HeadlinesBriefing favicon HeadlinesBriefing.com

LLM Security Benchmark Tests Real Vulnerabilities

Hacker News •
×

N-Day-Bench introduces a novel benchmark measuring whether frontier language models can identify real vulnerabilities in codebases. Created by Winfunc Research, this monthly-updated test pulls fresh security cases directly from GitHub advisories. The benchmark aims to measure genuine cybersecurity capabilities beyond memorized training data, addressing the critical problem of benchmark contamination as models improve.

The methodology employs a three-agent system: a Curator builds answer keys from advisories, a Finder model explores code via sandboxed bash shell, and a Judge scores blinded submissions.
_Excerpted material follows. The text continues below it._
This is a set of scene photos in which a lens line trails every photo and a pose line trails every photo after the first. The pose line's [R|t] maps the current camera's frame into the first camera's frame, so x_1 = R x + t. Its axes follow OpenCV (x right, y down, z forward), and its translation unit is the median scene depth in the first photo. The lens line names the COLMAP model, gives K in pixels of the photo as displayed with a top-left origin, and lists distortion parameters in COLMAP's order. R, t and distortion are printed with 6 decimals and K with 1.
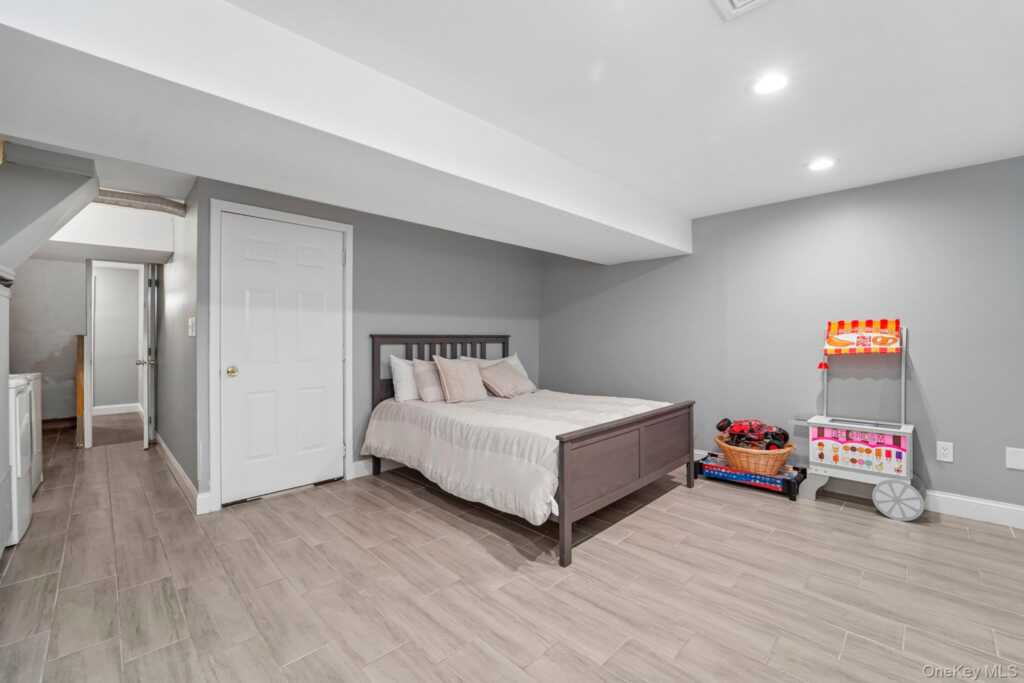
lens RADIAL K [[420.9, 0, 507.8], [0, 420.9, 337.4], [0, 0, 1]] dist [-0.013641, -0.001161]
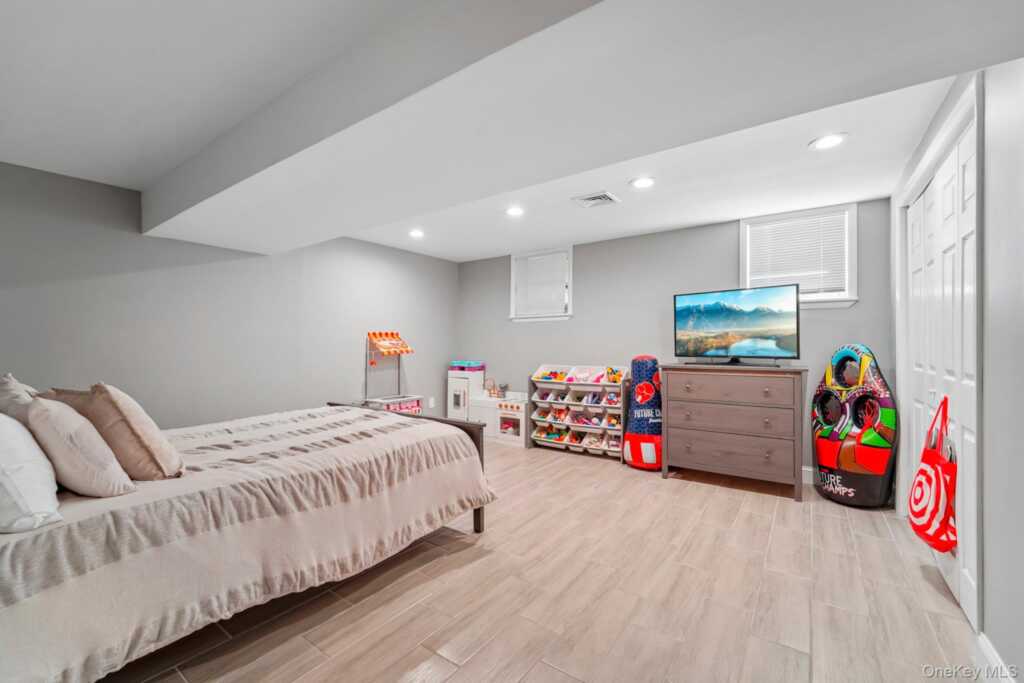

Only repositories with 10k+ stars qualify, with diversity measures preventing any single repo from dominating. Models start from sink hints and trace bugs through actual code without seeing patches.

Currently evaluating GPT-5.4, Claude Opus 4.6, Gemini 3.1 Pro, GLM-5.1, and Kimi K2.5, the benchmark uses monthly refresh to stay ahead of training contamination. All traces remain publicly browsable, allowing researchers to examine model performance on real-world cases. This approach provides unprecedented transparency in assessing AI security capabilities.